Os símbolos desempenham um papel importantíssimo no processo do conhecimento, fornecendo ao intelecto exemplos, imagens e analogias com realidades mais imediatamente conhecidas para que, dessa forma, possamos alcançar aquelas verdades universais e necessárias que são tais precisamente por estarem mais afastadas do mundo sujeito às contingências da matéria.
Esse é o sentido da iconografia e dos simbolismos cristãos. Negar a licitude dos símbolos e a instrumentalidade do uso das imagens pressupõe uma visão antropológica empobrecida. O homem não é um ser puramente espiritual; sua essência inclui indissoluvelmente a união de alma e corpo trabalhando em conjunto. Santo Tomás é muito enfático nisto: sem as faculdades cognitivas corporais, não seríamos capazes de fazer nem sequer uma intelecção.
A iconografia cristã possui uma rica gama de simbolismos que servem como instrumentos que nos conduzem a uma compreensão mais profunda, pessoal e encarnada das verdades espirituais. Na constelação dos mistérios da fé, a Eucaristia ocupa um lugar central cuja instituição celebramos hoje nesta Quinta-Feira Santa.

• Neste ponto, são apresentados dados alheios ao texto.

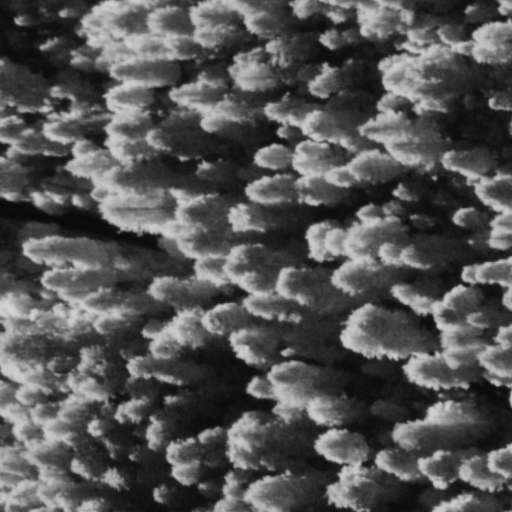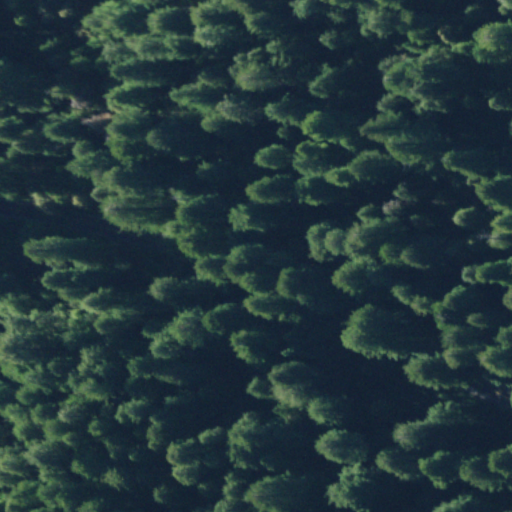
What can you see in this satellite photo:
road: (258, 327)
road: (81, 438)
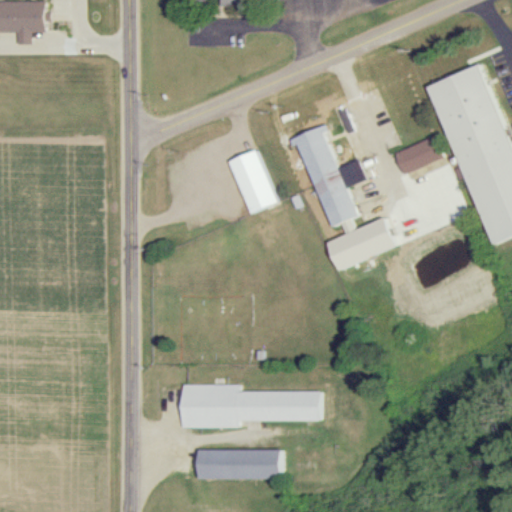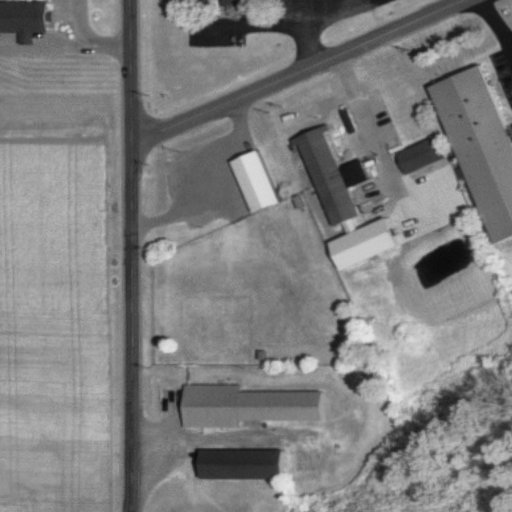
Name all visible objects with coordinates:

Um dos símbolos – bastante esquecido – que ilustra este mistério é o do pelicano alimentando seus filhotes. Trata-se de uma lenda pré-cristã que, junto com outras como a do unicórnio e a da Fênix, foi recolhida na obra “Fisiólogo” por um autor do século II, em Alexandria, que as vinculou de maneira alegórica às verdades da fé.
Devido provavelmente a uma enfermidade, alguns desses animais ficam com a plumagem avermelhada próximo da região onde o bico toca o peito. Isso levou à crença de que o pelicano, em períodos de escassez, alimenta seus filhotes com seu próprio sangue. Outra versão da lenda narra como as crias em sua fome terminam machucando a mãe e esta, revidando, acaba ferindo-as mortalmente. Três dias depois, a mãe, sem encontrar alimento, se sacrifica abrindo o próprio peito e dando do seu sangue para curar e salvar seus filhotes.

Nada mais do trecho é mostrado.